Transcribed page contents:
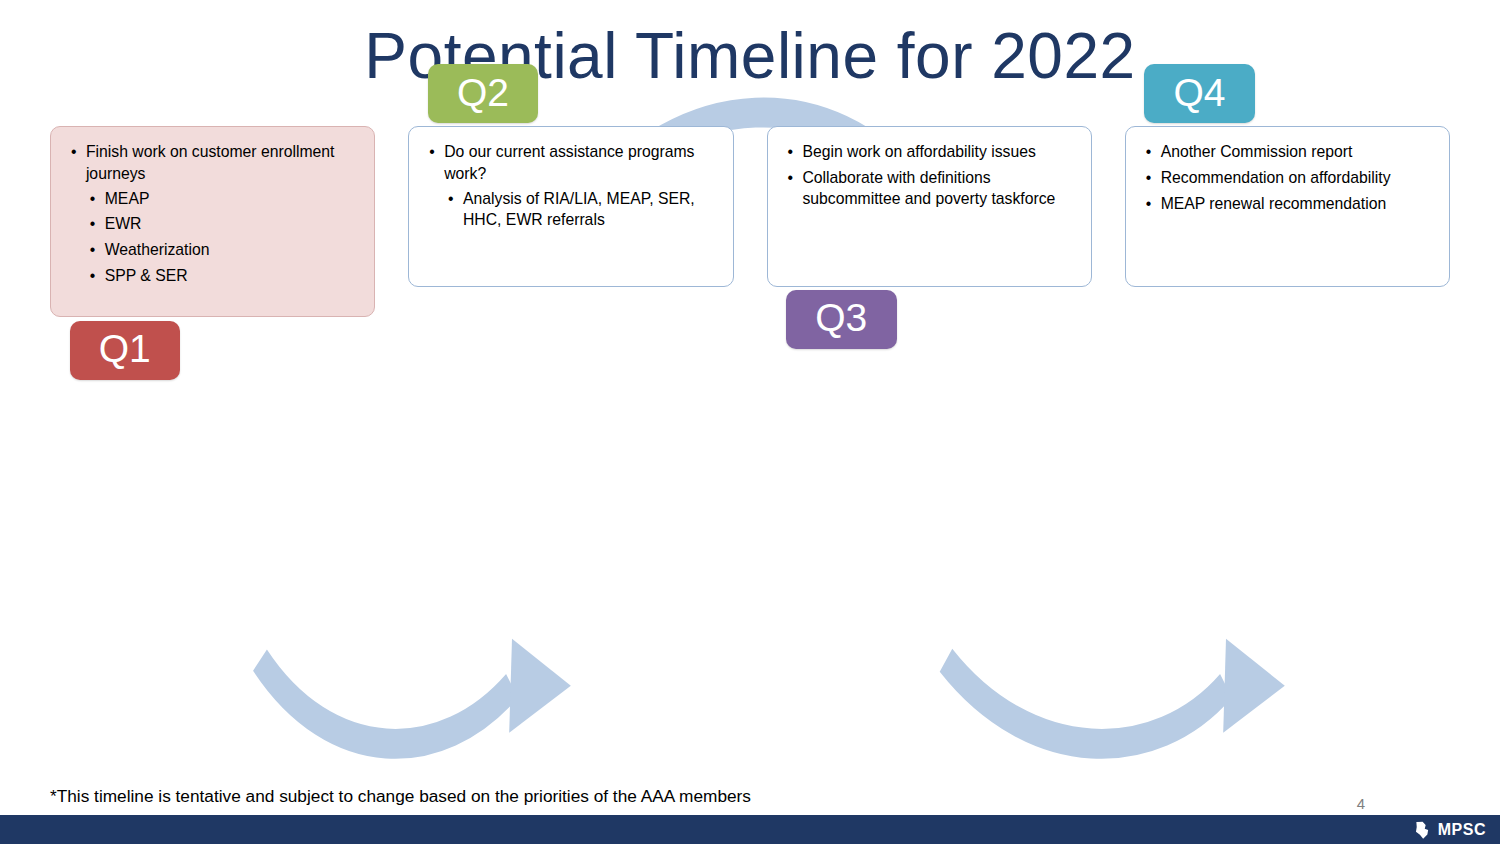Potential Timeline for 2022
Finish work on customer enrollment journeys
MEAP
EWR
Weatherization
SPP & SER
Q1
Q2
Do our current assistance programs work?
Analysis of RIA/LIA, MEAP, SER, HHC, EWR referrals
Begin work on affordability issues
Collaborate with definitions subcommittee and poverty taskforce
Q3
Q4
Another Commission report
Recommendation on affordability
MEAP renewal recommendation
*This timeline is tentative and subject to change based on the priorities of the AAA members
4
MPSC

#### WHAT TO WORK ON
With the line that contains "Recommendation on affordability" as the first and the final line of the data as the last, repeat every line in that span exactly.

#### ANSWER BOX
Recommendation on affordability
MEAP renewal recommendation
*This timeline is tentative and subject to change based on the priorities of the AAA members
4
MPSC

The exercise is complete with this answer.